I have a hive script that has some hive conf variables along the top. This query works fine when I run it on our emr cluster, expected data are returned. E.g.
set hive.exec.dynamic.partition.mode=nonstrict;
set hive.exec.dynamic.partition=true;
set hive.exec.max.dynamic.partitions=10000;
set mapreduce.map.memory.mb=7168;
set mapreduce.reduce.memory.mb=7168;
set hive.exec.max.dynamic.partitions.pernode=10000;
set hive.exec.compress.output=true;
set mapred.output.compression.codec=org.apache.hadoop.io.compress.SnappyCodec;
set hive.execution.engine=mr;
select
fruits,
count(1) as n
from table
group by fruits;
I would like to run this query on another server that has a odbc connection with hive.
(I'm in r)
hive_conn <- DBI::dbConnect(odbc(), dsn = "Hive")
results <- DBI::dbGetQuery(hive_conn, "select fruits, count(1) as n from table group by fruits")
This runs fine and returns a data frame as expected.
However, if I want to set some hive configurations, I do not know how to send those with odbc.
How can I tell hive via odbc to run my query with my chosen hive conf settings?

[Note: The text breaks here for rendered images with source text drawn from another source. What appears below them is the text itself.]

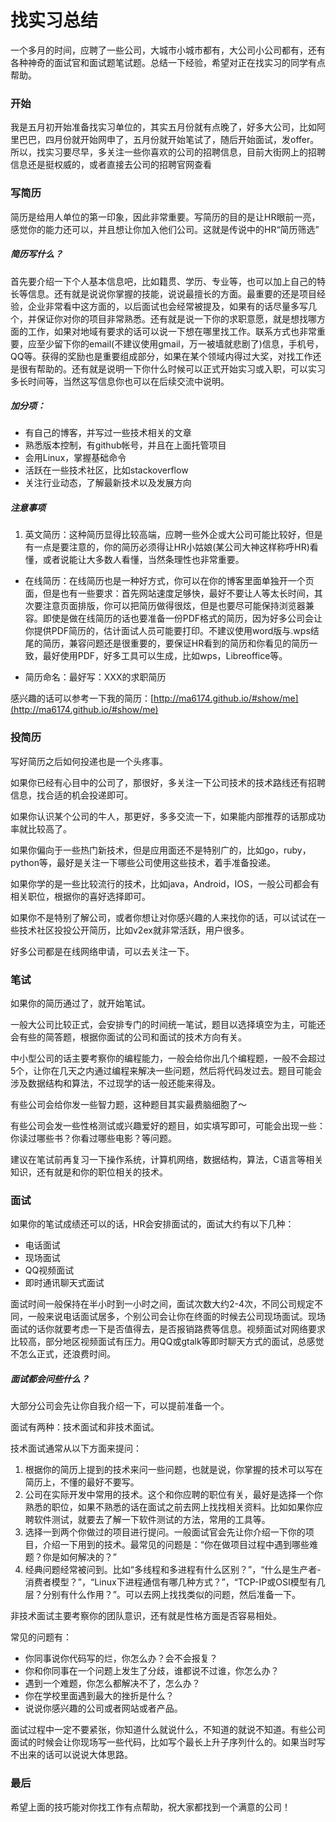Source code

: # 找实习总结

一个多月的时间，应聘了一些公司，大城市小城市都有，大公司小公司都有，还有各种神奇的面试官和面试题笔试题。总结一下经验，希望对正在找实习的同学有点帮助。

### 开始

我是五月初开始准备找实习单位的，其实五月份就有点晚了，好多大公司，比如阿里巴巴，四月份就开始网申了，五月份就开始笔试了，随后开始面试，发offer。所以，找实习要尽早，多关注一些你喜欢的公司的招聘信息，目前大街网上的招聘信息还是挺权威的，或者直接去公司的招聘官网查看

### 写简历

简历是给用人单位的第一印象，因此非常重要。写简历的目的是让HR眼前一亮，感觉你的能力还可以，并且想让你加入他们公司。这就是传说中的HR“简历筛选”

##### 简历写什么？

首先要介绍一下个人基本信息吧，比如籍贯、学历、专业等，也可以加上自己的特长等信息。还有就是说说你掌握的技能，说说最擅长的方面。最重要的还是项目经验，企业非常看中这方面的，以后面试也会经常被提及，如果有的话尽量多写几个，并保证你对你的项目非常熟悉。还有就是说一下你的求职意愿，就是想找哪方面的工作，如果对地域有要求的话可以说一下想在哪里找工作。联系方式也非常重要，应至少留下你的email(不建议使用gmail，万一被墙就悲剧了)信息，手机号，QQ等。获得的奖励也是重要组成部分，如果在某个领域内得过大奖，对找工作还是很有帮助的。还有就是说明一下你什么时候可以正式开始实习或入职，可以实习多长时间等，当然这写信息你也可以在后续交流中说明。

##### 加分项：

- 有自己的博客，并写过一些技术相关的文章
- 熟悉版本控制，有github帐号，并且在上面托管项目
- 会用Linux，掌握基础命令
- 活跃在一些技术社区，比如stackoverflow
- 关注行业动态，了解最新技术以及发展方向

##### 注意事项

1. 英文简历：这种简历显得比较高端，应聘一些外企或大公司可能比较好，但是有一点是要注意的，你的简历必须得让HR小姑娘(某公司大神这样称呼HR)看懂，或者说能让大多数人看懂，当然条理性也非常重要。

- 在线简历：在线简历也是一种好方式，你可以在你的博客里面单独开一个页面，但是也有一些要求：首先网站速度足够快，最好不要让人等太长时间，其次要注意页面排版，你可以把简历做得很炫，但是也要尽可能保持浏览器兼容。即使是做在线简历的话也要准备一份PDF格式的简历，因为好多公司会让你提供PDF简历的，估计面试人员可能要打印。不建议使用word版与.wps结尾的简历，兼容问题还是很重要的，要保证HR看到的简历和你看见的简历一致，最好使用PDF，好多工具可以生成，比如wps，Libreoffice等。

- 简历命名：最好写：XXX的求职简历

感兴趣的话可以参考一下我的简历：[http://ma6174.github.io/#show/me](http://ma6174.github.io/#show/me)

### 投简历

写好简历之后如何投递也是一个头疼事。

如果你已经有心目中的公司了，那很好，多关注一下公司技术的技术路线还有招聘信息，找合适的机会投递即可。

如果你认识某个公司的牛人，那更好，多多交流一下，如果能内部推荐的话那成功率就比较高了。

如果你偏向于一些热门新技术，但是应用面还不是特别广的，比如go，ruby，python等，最好是关注一下哪些公司使用这些技术，着手准备投递。

如果你学的是一些比较流行的技术，比如java，Android，IOS，一般公司都会有相关职位，根据你的喜好选择即可。

如果你不是特别了解公司，或者你想让对你感兴趣的人来找你的话，可以试试在一些技术社区投投公开简历，比如v2ex就非常活跃，用户很多。

好多公司都是在线网络申请，可以去关注一下。

### 笔试

如果你的简历通过了，就开始笔试。

一般大公司比较正式，会安排专门的时间统一笔试，题目以选择填空为主，可能还会有些的简答题，根据你面试的公司和面试的技术方向有关。

中小型公司的话主要考察你的编程能力，一般会给你出几个编程题，一般不会超过5个，让你在几天之内通过编程来解决一些问题，然后将代码发过去。题目可能会涉及数据结构和算法，不过现学的话一般还能来得及。

有些公司会给你发一些智力题，这种题目其实最费脑细胞了～

有些公司会发一些性格测试或兴趣爱好的题目，如实填写即可，可能会出现一些：你读过哪些书？你看过哪些电影？等问题。

建议在笔试前再复习一下操作系统，计算机网络，数据结构，算法，C语言等相关知识，还有就是和你的职位相关的技术。

### 面试

如果你的笔试成绩还可以的话，HR会安排面试的，面试大约有以下几种：

- 电话面试
- 现场面试
- QQ视频面试
- 即时通讯聊天式面试

面试时间一般保持在半小时到一小时之间，面试次数大约2-4次，不同公司规定不同，一般来说电话面试居多，个别公司会让你在终面的时候去公司现场面试。现场面试的话你就要考虑一下是否值得去，是否报销路费等信息。视频面试对网络要求比较高，部分地区视频面试有压力。用QQ或gtalk等即时聊天方式的面试，总感觉不怎么正式，还浪费时间。

##### 面试都会问些什么？

大部分公司会先让你自我介绍一下，可以提前准备一个。

面试有两种：技术面试和非技术面试。

技术面试通常从以下方面来提问：

1. 根据你的简历上提到的技术来问一些问题，也就是说，你掌握的技术可以写在简历上，不懂的最好不要写。
2. 公司在实际开发中常用的技术。这个和你应聘的职位有关，最好是选择一个你熟悉的职位，如果不熟悉的话在面试之前去网上找找相关资料。比如如果你应聘软件测试，就要去了解一下软件测试的方法，常用的工具等。
3. 选择一到两个你做过的项目进行提问。一般面试官会先让你介绍一下你的项目，介绍一下用到的技术。最常见的问题是：“你在做项目过程中遇到哪些难题？你是如何解决的？”
4. 经典问题经常被问到。比如“多线程和多进程有什么区别？”，“什么是生产者-消费者模型？”，“Linux下进程通信有哪几种方式？”，“TCP-IP或OSI模型有几层？分别有什么作用？”。可以去网上找找类似的问题，然后准备一下。

非技术面试主要考察你的团队意识，还有就是性格方面是否容易相处。

常见的问题有：

- 你同事说你代码写的烂，你怎么办？会不会报复？
- 你和你同事在一个问题上发生了分歧，谁都说不过谁，你怎么办？
- 遇到一个难题，你怎么都解决不了，怎么办？
- 你在学校里面遇到最大的挫折是什么？
- 说说你感兴趣的公司或者网站或者产品。

面试过程中一定不要紧张，你知道什么就说什么，不知道的就说不知道。有些公司面试的时候会让你现场写一些代码，比如写个最长上升子序列什么的。如果当时写不出来的话可以说说大体思路。

### 最后

希望上面的技巧能对你找工作有点帮助，祝大家都找到一个满意的公司！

set hive.exec.dynamic.partition.mode=nonstrict;
set hive.exec.dynamic.partition=true;
set hive.exec.max.dynamic.partitions=10000;
set mapreduce.map.memory.mb=7168;
set mapreduce.reduce.memory.mb=7168;
set hive.exec.max.dynamic.partitions.pernode=10000;
set hive.exec.compress.output=true;
set mapred.output.compression.codec=org.apache.hadoop.io.compress.SnappyCodec;
set hive.execution.engine=mr;
I found the solution to this in the documentation for for the driver: https://www.simba.com/products/Hive/doc/ODBC_InstallGuide/linux/content/odbc/hi/configuring/serverside.htm
I needed to add these 'server side properties' when I create the connection. You prepend with the string 'SSP_' (server side property) and then add them as name value pairs e.g:
hive_conn <- dbConnect(odbc(),
dsn = "Hive",
SSP_hive.execution.engine = "mr",
SSP_hive.exec.dynamic.partition.mode = "nonstrict",
SSP_hive.exec.dynamic.partition = "true",
SSP_hive.exec.max.dynamic.partitions = 10000,
SSP_mapreduce.map.memory.mb = 7168,
SSP_mapreduce.reduce.memory.mb = 7168,
SSP_hive.exec.max.dynamic.partitions.pernode = 10000,
SSP_hive.exec.compress.output = "true",
SSP_mapred.output.compression.codec = "org.apache.hadoop.io.compress.SnappyCodec"
)